_WHAT THIS EXERCISE ASKS_
1/ From the Oxitec talk description, list the areas named for Grey Frandsen's foreign and development policy oversight as Senior Foreign Policy Advisor in the United States Senate.
2/ Pick up the Oxitec talk description after its final sentence and write the next part.

_READING TEXT_
QB-3: Next-Gen Insect Control for Global Health

Academic
-

The Florida Keys Mosquito Control District recently voted to move forward with a collaborative project for the release of Oxitec’s mosquitoes. The goal: to curb the spread of dengue and other diseases transmitted by the Aedes aegypti mosquito. The Oxitec mosquitoes are male and therefore non-biting, and carry a gene that prevents female offspring from surviving to maturity. UK-based Oxitec has additional technologies in development for public health and agriculture sustainability. Join this talk to hear from Oxitec CEO Grey Frandsen, who will discuss challenges and opportunities on this exciting frontier.

Grey Frandsen was appointed the head of Oxitec’s global group in December, 2017. Prior to this role, Grey served in a number of executive and staff leadership roles in both the public and private sectors in the areas of national and public health security and in developing organizations devoted to solving large-scale public health threats globally.

Before and after September 11, 2001, Grey served in the U.S. Government in a range of leadership roles in conflicts and post-conflict stabilization operations around the world. Grey served in dozens of countries, primarily in Africa. Grey then served on the senior staff of two U.S Secretaries of State as the first Chief of Staff of the U.S. Government’s Office of Stabilization Operations. Grey also served as Senior Foreign Policy Advisor in the United States Senate with responsibility for national security and foreign and development policy oversight in areas of global public health, diplomacy, counter-terrorism, democracy and governance, and international development.

After government service, Grey served as the president of Olfactor Laboratories, Inc., a biotech startup developing a range of novel vector control technologies funded in part by the U.S. National institutes of Health (NIH) and venture funding (during which the NY Times called Grey a “mosquito mercenary”).

_DATA TO EXAMINE_
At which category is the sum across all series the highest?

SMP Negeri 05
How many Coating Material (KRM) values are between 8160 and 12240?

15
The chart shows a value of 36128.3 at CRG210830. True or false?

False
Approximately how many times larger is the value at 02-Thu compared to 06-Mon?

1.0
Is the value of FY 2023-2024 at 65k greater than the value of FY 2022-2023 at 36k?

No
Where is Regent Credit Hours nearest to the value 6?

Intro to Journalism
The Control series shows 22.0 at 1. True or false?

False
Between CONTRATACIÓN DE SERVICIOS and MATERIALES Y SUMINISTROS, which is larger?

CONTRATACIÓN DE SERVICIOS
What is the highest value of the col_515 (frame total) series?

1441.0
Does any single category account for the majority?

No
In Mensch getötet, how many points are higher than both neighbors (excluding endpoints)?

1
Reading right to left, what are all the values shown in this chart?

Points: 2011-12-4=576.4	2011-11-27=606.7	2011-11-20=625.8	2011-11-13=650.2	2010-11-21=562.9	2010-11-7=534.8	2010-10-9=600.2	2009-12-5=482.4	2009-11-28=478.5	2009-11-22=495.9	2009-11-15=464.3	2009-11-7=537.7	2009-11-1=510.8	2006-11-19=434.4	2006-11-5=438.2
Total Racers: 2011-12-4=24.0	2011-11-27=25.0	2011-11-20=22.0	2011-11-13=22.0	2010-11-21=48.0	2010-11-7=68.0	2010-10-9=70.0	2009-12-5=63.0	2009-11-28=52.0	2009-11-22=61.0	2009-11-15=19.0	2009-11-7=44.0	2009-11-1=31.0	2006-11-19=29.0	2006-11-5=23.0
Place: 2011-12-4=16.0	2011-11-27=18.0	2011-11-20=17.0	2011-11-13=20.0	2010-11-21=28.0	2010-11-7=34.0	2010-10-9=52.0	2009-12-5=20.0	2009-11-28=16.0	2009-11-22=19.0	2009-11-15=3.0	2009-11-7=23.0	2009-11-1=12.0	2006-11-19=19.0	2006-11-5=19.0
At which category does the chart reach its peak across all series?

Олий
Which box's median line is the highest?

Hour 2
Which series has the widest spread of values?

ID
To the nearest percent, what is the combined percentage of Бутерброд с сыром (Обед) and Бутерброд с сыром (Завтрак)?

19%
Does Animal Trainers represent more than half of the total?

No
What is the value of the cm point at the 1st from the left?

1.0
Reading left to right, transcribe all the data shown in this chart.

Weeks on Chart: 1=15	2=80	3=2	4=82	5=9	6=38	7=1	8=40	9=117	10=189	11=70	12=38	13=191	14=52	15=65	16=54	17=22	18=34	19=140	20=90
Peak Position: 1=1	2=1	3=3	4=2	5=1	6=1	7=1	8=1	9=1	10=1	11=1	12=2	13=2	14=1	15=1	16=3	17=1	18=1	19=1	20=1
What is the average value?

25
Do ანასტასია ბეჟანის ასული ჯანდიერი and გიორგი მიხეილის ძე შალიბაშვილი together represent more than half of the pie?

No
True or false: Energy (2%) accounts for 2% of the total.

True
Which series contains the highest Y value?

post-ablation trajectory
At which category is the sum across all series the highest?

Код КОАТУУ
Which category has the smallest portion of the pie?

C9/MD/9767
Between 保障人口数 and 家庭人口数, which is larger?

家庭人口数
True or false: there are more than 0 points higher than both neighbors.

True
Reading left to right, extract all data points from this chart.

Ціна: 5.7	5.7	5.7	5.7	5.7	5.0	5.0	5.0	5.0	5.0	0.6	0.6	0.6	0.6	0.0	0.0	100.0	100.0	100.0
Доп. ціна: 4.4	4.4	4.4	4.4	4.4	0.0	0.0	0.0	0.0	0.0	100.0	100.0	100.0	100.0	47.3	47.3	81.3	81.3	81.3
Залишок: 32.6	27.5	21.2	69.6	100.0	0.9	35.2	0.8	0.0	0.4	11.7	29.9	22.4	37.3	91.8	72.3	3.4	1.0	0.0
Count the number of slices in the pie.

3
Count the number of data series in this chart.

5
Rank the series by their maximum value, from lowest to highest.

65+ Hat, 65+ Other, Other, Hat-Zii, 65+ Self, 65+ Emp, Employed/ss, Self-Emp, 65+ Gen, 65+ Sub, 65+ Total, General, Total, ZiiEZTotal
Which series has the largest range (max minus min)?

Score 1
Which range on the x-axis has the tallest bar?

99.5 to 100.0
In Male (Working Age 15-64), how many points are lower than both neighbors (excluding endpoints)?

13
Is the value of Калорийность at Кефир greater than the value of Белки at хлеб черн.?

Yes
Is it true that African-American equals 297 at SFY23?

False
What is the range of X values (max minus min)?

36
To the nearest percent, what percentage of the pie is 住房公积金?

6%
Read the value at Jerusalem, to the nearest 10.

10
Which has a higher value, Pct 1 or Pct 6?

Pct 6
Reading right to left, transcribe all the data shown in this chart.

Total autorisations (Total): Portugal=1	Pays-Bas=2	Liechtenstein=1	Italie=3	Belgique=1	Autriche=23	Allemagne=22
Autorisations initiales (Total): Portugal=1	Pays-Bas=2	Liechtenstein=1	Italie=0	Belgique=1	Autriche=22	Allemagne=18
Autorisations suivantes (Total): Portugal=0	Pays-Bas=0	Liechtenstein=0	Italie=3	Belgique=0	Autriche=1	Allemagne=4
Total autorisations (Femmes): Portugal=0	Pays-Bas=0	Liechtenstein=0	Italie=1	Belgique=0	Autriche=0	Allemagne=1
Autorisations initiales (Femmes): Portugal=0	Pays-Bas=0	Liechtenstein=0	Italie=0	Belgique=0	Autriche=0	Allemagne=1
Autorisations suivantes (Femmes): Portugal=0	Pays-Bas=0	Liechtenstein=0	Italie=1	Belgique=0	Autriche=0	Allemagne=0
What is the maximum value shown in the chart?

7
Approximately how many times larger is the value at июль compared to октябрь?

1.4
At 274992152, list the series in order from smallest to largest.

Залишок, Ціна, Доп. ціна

_ANSWERS TO EACH TASK_
1/
- global public health
- diplomacy
- counter-terrorism
- democracy and governance
- international development

2/
Grey served as an adjunct faculty member at UCSF and a senior advisor to UCSF’s Global Health Group. In 2016, Grey co-founded a new public-private partnership in the British Virgin Islands to design and test a range of new public health initiatives and social technologies to combat the spread of vector-borne diseases. During the Zika crisis in the Western Hemisphere, Grey helped stand up the Puerto Rico Vector Control Unit and assisted the U.S. Centers for Disease Control Dengue Branch. In 2017, Grey developed a new policy and engagement framework for the Caribbean Regional Public Health Agency (CARPHA) designed to bolster government resiliency in combating vector-borne diseases.

Grey is currently the chair of the global board of directors for Pilgrim Africa, an NGO implementing innovative programs to combat malaria using novel combinations of mass drug administration, vector control and rapid diagnostics methods in some of Uganda’s most malaria-endemic regions. Grey served on faculty in the Department of Emergency and Military Medicine at the Uniformed Services University of Health Science (DOD) where he authored the military’s guide for, and trained military leadership in, civilian-military coordination in conflict and crises.